In the result, you will get the billboard that can be used to simulate a small light source at large distance. You can add any required number of billboards to the existing billboard object: in the Billboards tab of the Parameters window, select the created billboard in the list and click Add.

Lights Simulated by Billboards

Using Volumetric Objects#

Volumetric objects can be used to simulate visible light volumes instead of using the real light sources. Such objects should be used when you don't need illumination. For example, by using volumetric objects, you can create light spheres, beams or volumes, imitate sun beams falling into a room through openings, and so on.

Light Sphere and Beam Simulated Instead of Real Light Source

To create the same light volumes, perform the following:

  1. Add a volume sphere object by choosing Create -> Volume -> Sphere Light in the Menu Bar and make it a child of the node that should emit the light.

  2. In the Volume Sphere tab of the Parameters window, change the size of the sphere to 0.15.
  3. In the Node tab of the Parameters window, set coordinates of the volume sphere to the parent node and then slightly correct the sphere position, so that it looks realistic.

  4. Assign a material inherited from the volume_light_base base material and specify the required values in the Parameters tab.
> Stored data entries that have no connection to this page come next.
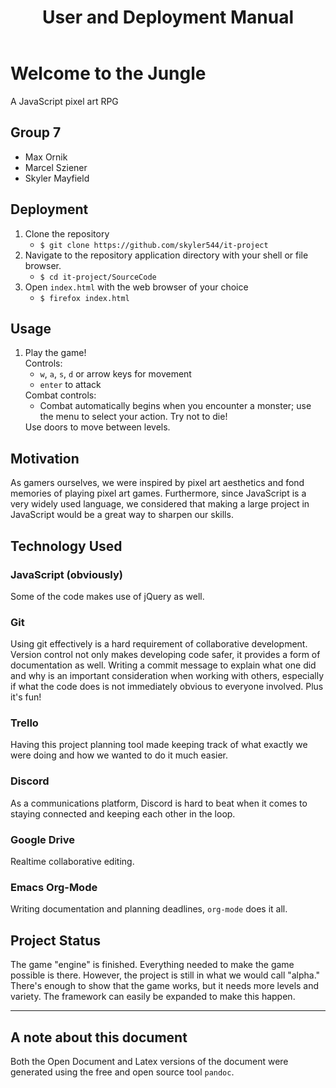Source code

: #+title: User and Deployment Manual

#+OPTIONS: author:nil
#+OPTIONS: \n:t
#+OPTIONS: num:2
#+LATEX_HEADER: \usepackage{helvet}
#+LATEX_HEADER: \renewcommand{\familydefault}{\sfdefault}


* Welcome to the Jungle
A JavaScript pixel art RPG

** Group 7
- Max Ornik
- Marcel Sziener
- Skyler Mayfield

** Deployment
1. Clone the repository
   - ~$ git clone https://github.com/skyler544/it-project~
2. Navigate to the repository application directory with your shell or file browser.
   - ~$ cd it-project/SourceCode~
3. Open ~index.html~ with the web browser of your choice
   - ~$ firefox index.html~

** Usage
1. Play the game!
   Controls:
   - ~w~, ~a~, ~s~, ~d~ or arrow keys for movement
   - ~enter~ to attack
   Combat controls:
   - Combat automatically begins when you encounter a monster; use the menu to select your action. Try not to die!
   Use doors to move between levels.

** Motivation
As gamers ourselves, we were inspired by pixel art aesthetics and fond memories of playing pixel art games. Furthermore, since JavaScript is a very widely used language, we considered that making a large project in JavaScript would be a great way to sharpen our skills.

** Technology Used
*** JavaScript (obviously)
Some of the code makes use of jQuery as well.
*** Git
Using git effectively is a hard requirement of collaborative development. Version control not only makes developing code safer, it provides a form of documentation as well. Writing a commit message to explain what one did and why is an important consideration when working with others, especially if what the code does is not immediately obvious to everyone involved. Plus it's fun!
*** Trello
Having this project planning tool made keeping track of what exactly we were doing and how we wanted to do it much easier.
*** Discord
As a communications platform, Discord is hard to beat when it comes to staying connected and keeping each other in the loop.
*** Google Drive
Realtime collaborative editing.
*** Emacs Org-Mode
Writing documentation and planning deadlines, ~org-mode~ does it all.

** Project Status
The game "engine" is finished. Everything needed to make the game possible is there. However, the project is still in what we would call "alpha." There's enough to show that the game works, but it needs more levels and variety. The framework can easily be expanded to make this happen.

   -----
** A note about this document
Both the Open Document and Latex versions of the document were generated using the free and open source tool ~pandoc~.
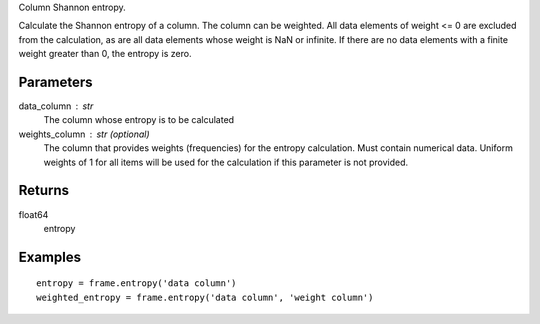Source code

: Column Shannon entropy.

Calculate the Shannon entropy of a column.
The column can be weighted.
All data elements of weight <= 0 are excluded from the calculation, as are
all data elements whose weight is NaN or infinite.
If there are no data elements with a finite weight greater than 0,
the entropy is zero.

Parameters
----------
data_column : str
    The column whose entropy is to be calculated

weights_column : str (optional)
    The column that provides weights (frequencies) for the entropy
    calculation.
    Must contain numerical data.
    Uniform weights of 1 for all items will be used for the calculation if
    this parameter is not provided.

Returns
-------
float64
    entropy

Examples
--------
::

    entropy = frame.entropy('data column')
    weighted_entropy = frame.entropy('data column', 'weight column')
For example, you can set the color of the light sphere and scale the density of the light.

  5. Add a volume projected object by choosing Create -> Volume -> Projected in the Menu Bar and make it a child of the node that should emit the light.

  6. In the Node tab of the Parameters window, set position and rotation of the volume projected to the parent node.

  7. In the Volume Projected tab of the Parameters window, specify the required parameters of the light beam. For example, change its size, radius, field of view and step.

  8. Assign a material inherited from the volume_proj_base base material.
  9. In the Parameters tab of the material, set the color of the light beam the same as for the volume sphere and decrease the diffuse scale to 0.5 to make the color less bright.

In the result, you will get a light sphere and beam imitating the real light source.